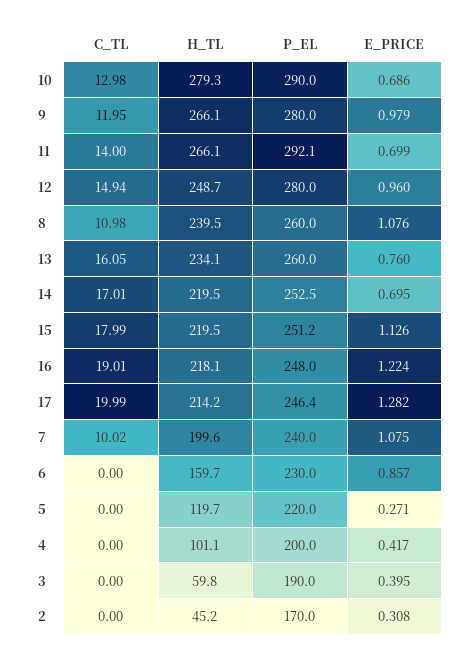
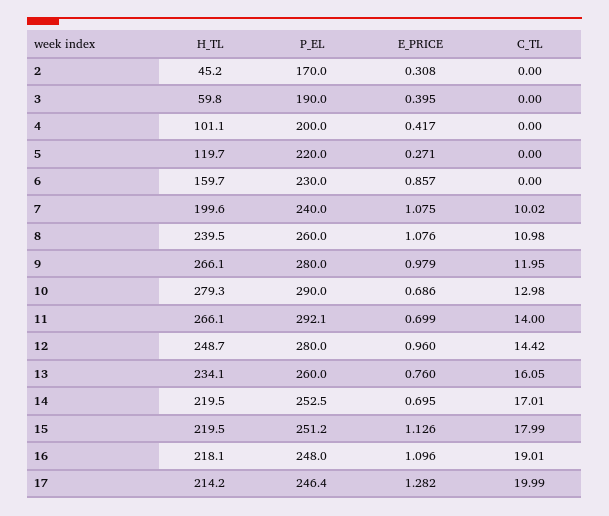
C_TL, 12: 14.94 -> 14.42
E_PRICE, 16: 1.224 -> 1.096

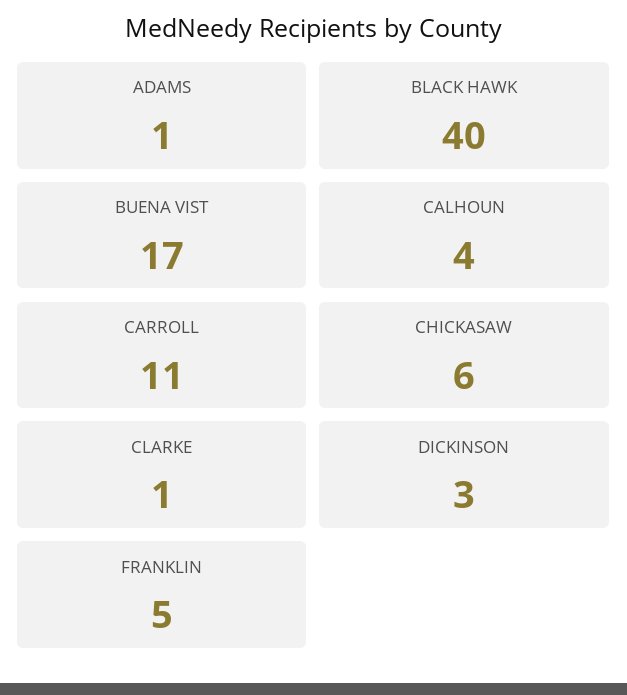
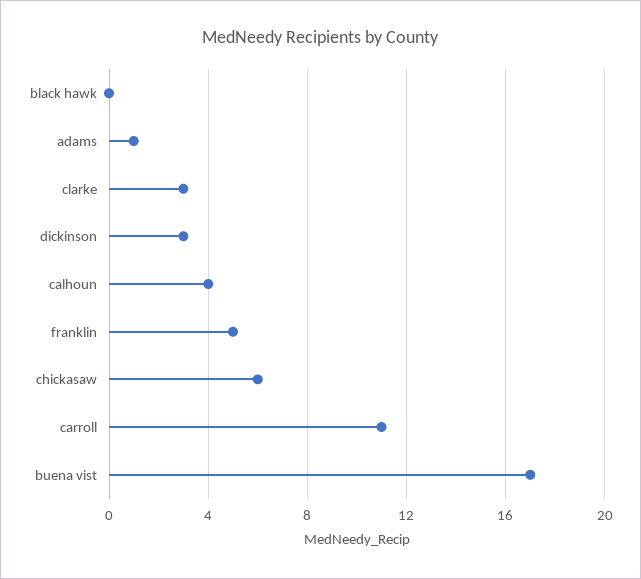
BLACK HAWK: 40 -> 0
CLARKE: 1 -> 3

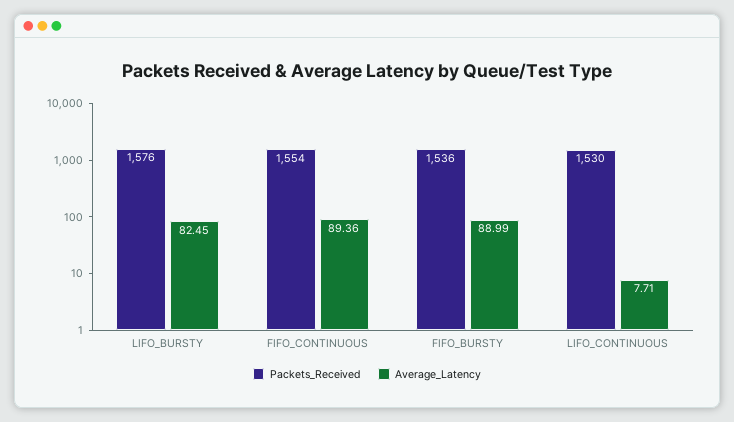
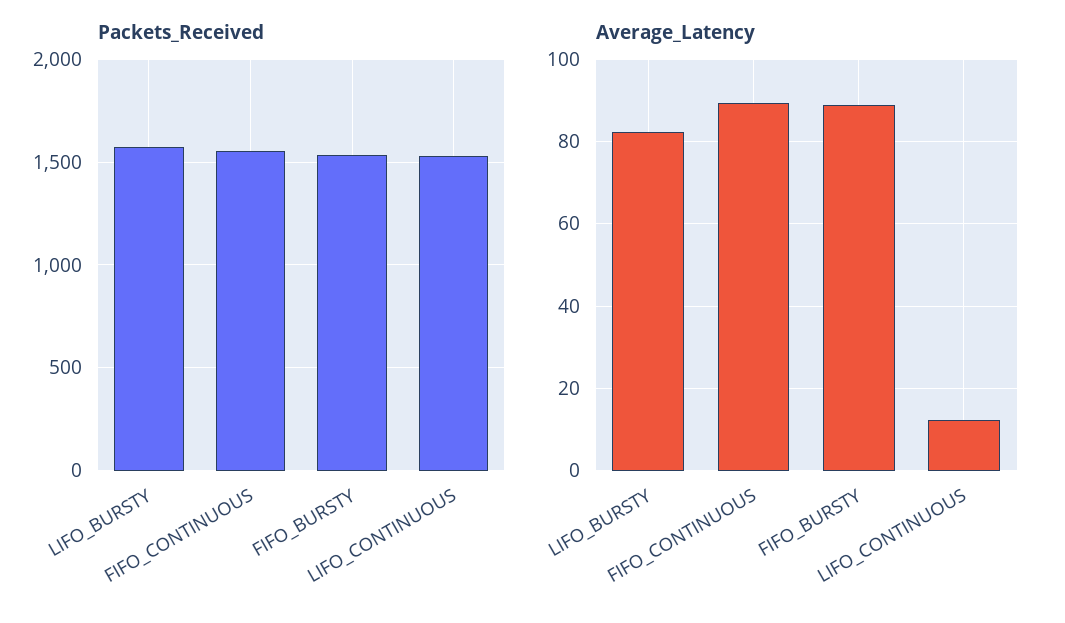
Average_Latency, LIFO_CONTINUOUS: 7.71 -> 12

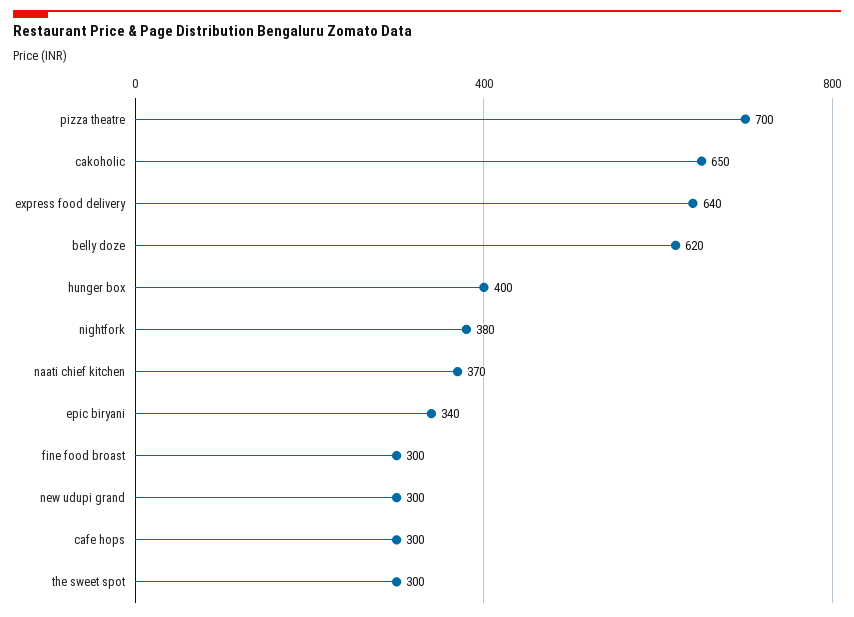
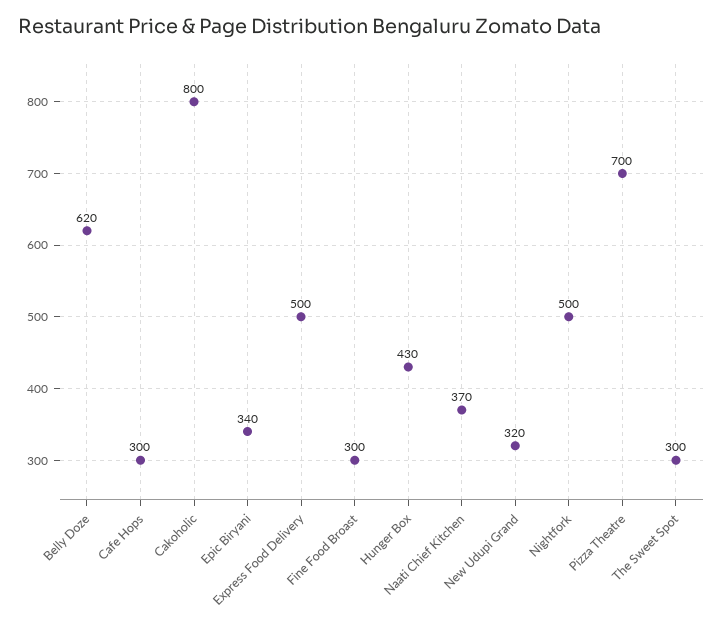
cakoholic: 650 -> 800
express food delivery: 640 -> 500
hunger box: 400 -> 430
nightfork: 380 -> 500
new udupi grand: 300 -> 320

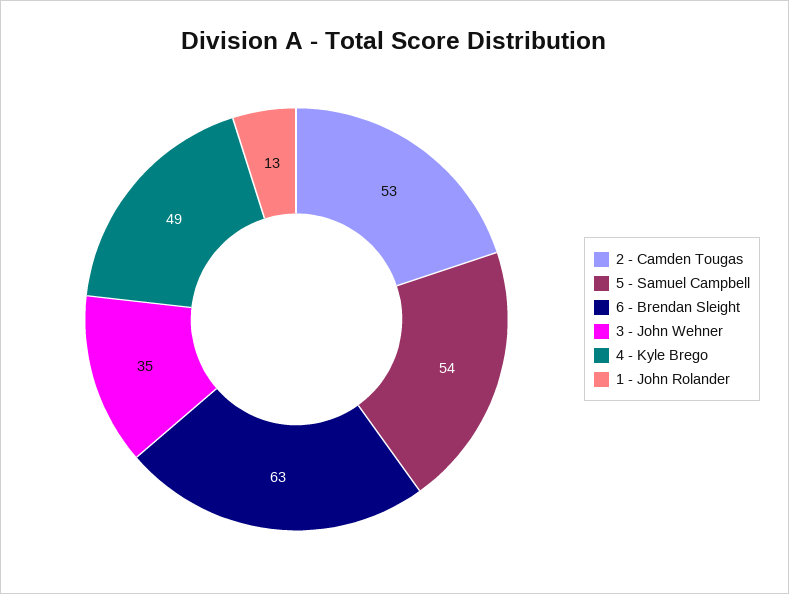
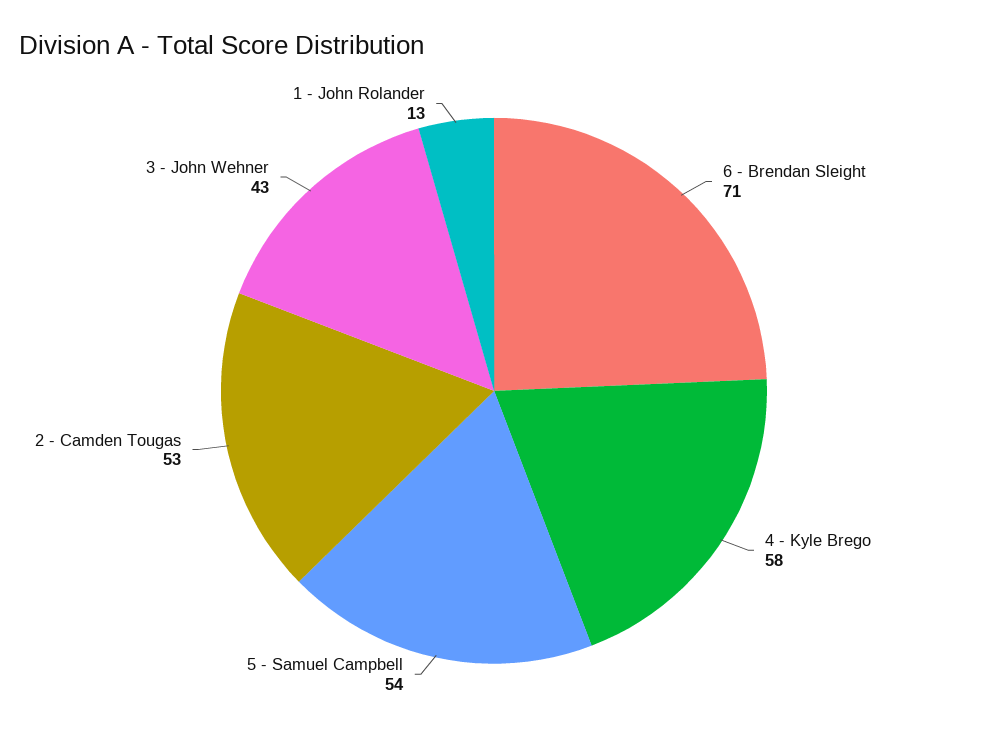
6 - Brendan Sleight: 63 -> 71
3 - John Wehner: 35 -> 43
4 - Kyle Brego: 49 -> 58

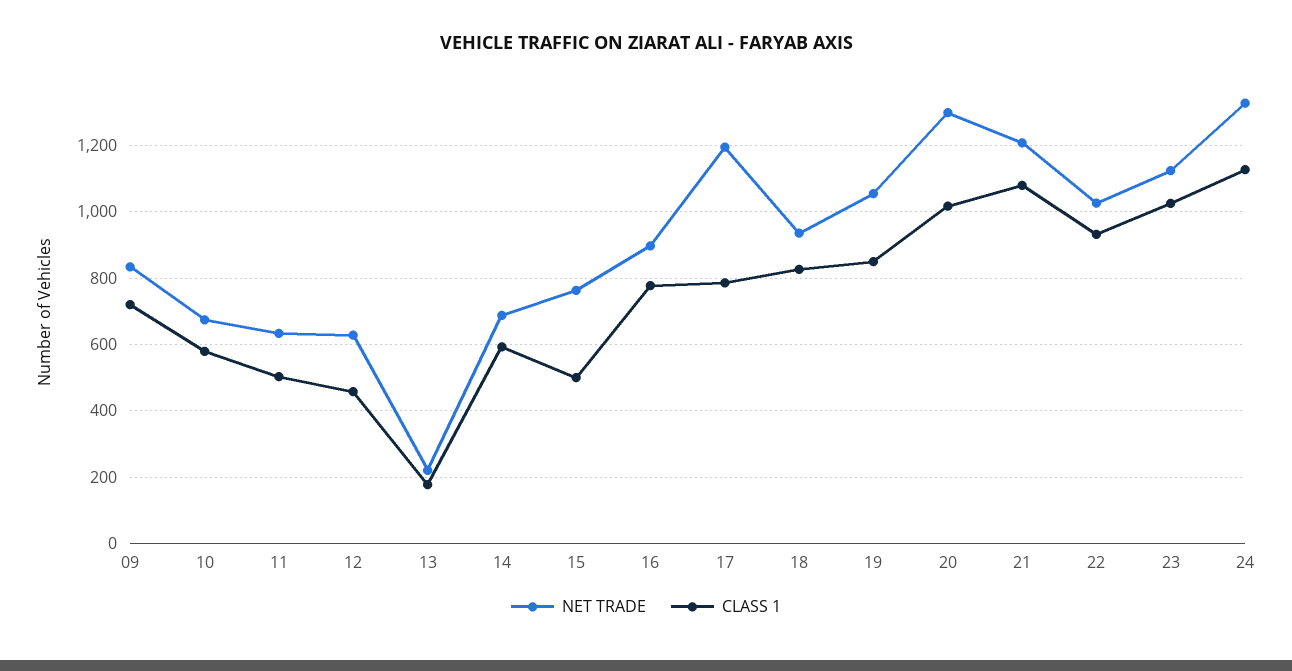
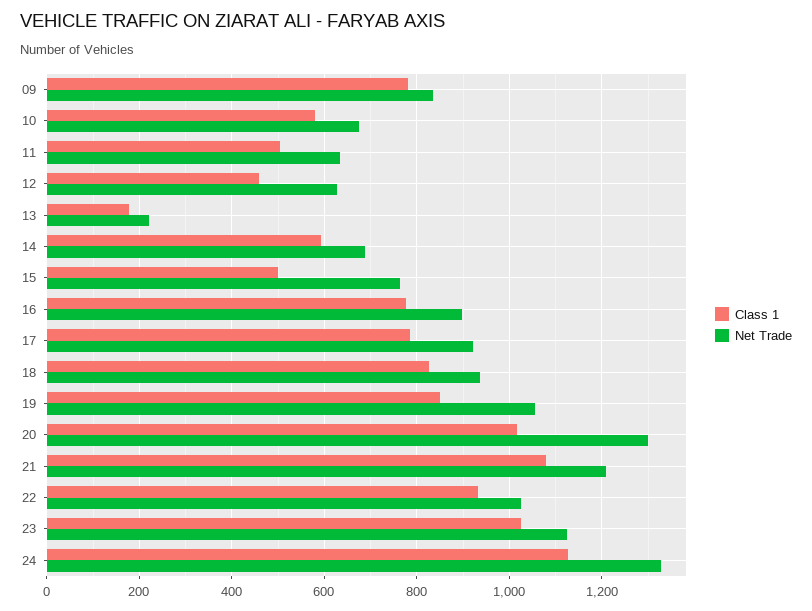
CLASS 1, 09: 720 -> 780
NET TRADE, 17: 1200 -> 920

- - - - - - -

» ASSIGNMENT
Pictures stay out; reproduce every line of the records exactly.

» ANSWER AREA
C_TL, 12: 14.94 -> 14.42
E_PRICE, 16: 1.224 -> 1.096

BLACK HAWK: 40 -> 0
CLARKE: 1 -> 3

Average_Latency, LIFO_CONTINUOUS: 7.71 -> 12

cakoholic: 650 -> 800
express food delivery: 640 -> 500
hunger box: 400 -> 430
nightfork: 380 -> 500
new udupi grand: 300 -> 320

6 - Brendan Sleight: 63 -> 71
3 - John Wehner: 35 -> 43
4 - Kyle Brego: 49 -> 58

CLASS 1, 09: 720 -> 780
NET TRADE, 17: 1200 -> 920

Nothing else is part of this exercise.